You can find this segment on the session video approximately 3 minutes and 58 seconds after the Annenberg Media logo.

**Problem A1
**Answer questions (a), (b), and (c) above.

**Problem A2**

At what point(s) in the lesson seen in the video segment are the students learning new content? Are they applying what they already know?

**Problem A3**

Ms. Weiss gave each group of students a set of chips. What were some advantages and disadvantages of using this manipulative?

**Problem A4**

Ms. Weiss’s lesson was based on one from Session 4 of this course.
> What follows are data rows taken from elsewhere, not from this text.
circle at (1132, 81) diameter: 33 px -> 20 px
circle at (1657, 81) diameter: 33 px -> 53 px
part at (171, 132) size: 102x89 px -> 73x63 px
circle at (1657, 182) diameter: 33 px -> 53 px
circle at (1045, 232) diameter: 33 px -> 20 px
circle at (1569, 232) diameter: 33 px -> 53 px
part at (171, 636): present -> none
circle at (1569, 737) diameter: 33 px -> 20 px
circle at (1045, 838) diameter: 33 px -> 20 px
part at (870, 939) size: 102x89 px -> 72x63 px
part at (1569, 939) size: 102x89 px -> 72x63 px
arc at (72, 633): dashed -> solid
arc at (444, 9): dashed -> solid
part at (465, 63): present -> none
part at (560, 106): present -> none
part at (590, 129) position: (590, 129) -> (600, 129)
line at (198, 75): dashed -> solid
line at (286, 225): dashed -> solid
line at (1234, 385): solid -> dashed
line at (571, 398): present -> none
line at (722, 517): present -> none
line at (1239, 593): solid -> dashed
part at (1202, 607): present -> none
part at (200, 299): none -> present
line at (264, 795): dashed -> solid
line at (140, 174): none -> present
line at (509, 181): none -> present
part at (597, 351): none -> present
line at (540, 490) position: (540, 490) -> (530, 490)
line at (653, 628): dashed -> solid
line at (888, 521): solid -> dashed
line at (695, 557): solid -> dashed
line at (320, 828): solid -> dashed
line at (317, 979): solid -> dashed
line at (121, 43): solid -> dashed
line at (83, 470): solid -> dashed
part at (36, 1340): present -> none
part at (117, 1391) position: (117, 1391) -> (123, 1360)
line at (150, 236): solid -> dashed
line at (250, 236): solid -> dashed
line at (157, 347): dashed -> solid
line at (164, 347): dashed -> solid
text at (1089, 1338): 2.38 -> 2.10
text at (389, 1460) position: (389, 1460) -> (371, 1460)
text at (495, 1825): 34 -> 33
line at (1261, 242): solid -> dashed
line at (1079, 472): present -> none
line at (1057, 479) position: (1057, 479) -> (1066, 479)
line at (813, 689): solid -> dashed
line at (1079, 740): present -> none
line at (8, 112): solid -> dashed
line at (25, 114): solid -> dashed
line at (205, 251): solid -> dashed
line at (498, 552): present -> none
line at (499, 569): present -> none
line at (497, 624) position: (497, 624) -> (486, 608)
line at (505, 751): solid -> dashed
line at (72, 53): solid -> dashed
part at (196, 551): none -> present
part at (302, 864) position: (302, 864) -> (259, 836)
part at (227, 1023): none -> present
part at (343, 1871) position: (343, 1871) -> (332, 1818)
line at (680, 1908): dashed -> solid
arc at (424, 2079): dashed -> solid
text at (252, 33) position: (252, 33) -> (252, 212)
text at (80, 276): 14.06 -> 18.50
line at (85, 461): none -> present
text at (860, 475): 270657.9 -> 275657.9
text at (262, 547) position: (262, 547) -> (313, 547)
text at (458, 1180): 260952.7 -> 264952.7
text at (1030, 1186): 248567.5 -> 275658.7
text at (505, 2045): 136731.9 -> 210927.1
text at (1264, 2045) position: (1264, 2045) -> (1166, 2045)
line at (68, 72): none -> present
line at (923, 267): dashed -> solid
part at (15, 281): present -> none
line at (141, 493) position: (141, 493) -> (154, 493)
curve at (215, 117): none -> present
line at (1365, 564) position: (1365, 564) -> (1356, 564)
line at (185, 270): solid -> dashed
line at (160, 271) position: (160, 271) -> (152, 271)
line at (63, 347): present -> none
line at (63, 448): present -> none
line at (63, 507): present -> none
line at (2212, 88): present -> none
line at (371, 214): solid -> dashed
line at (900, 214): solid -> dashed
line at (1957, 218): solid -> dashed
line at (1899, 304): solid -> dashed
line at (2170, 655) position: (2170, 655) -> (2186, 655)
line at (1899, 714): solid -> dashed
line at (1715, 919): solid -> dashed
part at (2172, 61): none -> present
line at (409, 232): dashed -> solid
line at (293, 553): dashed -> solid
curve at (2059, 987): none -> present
Discuss the ways in which her lesson was similar to and different from the one in Session 4. What adaptations did she make, and why?

**Note 2**

The purpose of the video segments is not to reflect on the teaching style of the teacher portrayed. Instead, look closely at the methods the teacher uses to bring out the ideas of number and operations while engaging her students in an activity.

**Problem A1
a. **The content is focused on the meanings of and models for operations — in this case, subtraction. Using different strategies and manipulatives, such as counting chips, gives students some basic insight into the nature of subtraction. They begin doing subtraction in the forms of take-away, comparison, or missing addend, even though they are not aware of it. Indirectly, the students also begin to gain knowledge of place value.

To elicit student thinking, Ms. Weiss asks students to justify their answers — to provide a convincing argument that their answer is correct. She insists that they write something on their paper that shows why their answer works. Sometimes this brings to light an error the students made in their computations. In these cases, students often catch the error themselves, self-correct, and then continue their justification as though this new answer were the original one.

**Problem A2**

These students clearly understand the concept of subtraction and can apply the concept to the solution to a problem. However, there is no evidence that the students are using their knowledge of place value to help them solve the problems. The manipulative does not lend itself to any shortcuts in computation. Most students count each chip separately. Very few students attempt to group the chips so that counting or subtraction is more efficient — this appears to be new content to most of the students.

**Problem A3
**By having students use this manipulative, Ms. Weiss is trying to help them see the connections between their work with the chips and their work on paper. However, using the chip model does not force any grouping. Most students frequently lost their place, double-counted, or skipped chips as they tried to solve the problem.

**Problem A4**

The lesson touches on the concepts covered in Session 4 of this course. Ms. Weiss presents different meanings of subtraction in an introductory manner, where the students are gaining different experiences and making their own observations about those meanings. Unlike Session 4, you will see that this lesson focuses on comparing different manipulatives and induces students’ initial understanding of the efficiency of counting in groups (of 10). The lesson deals only with whole numbers.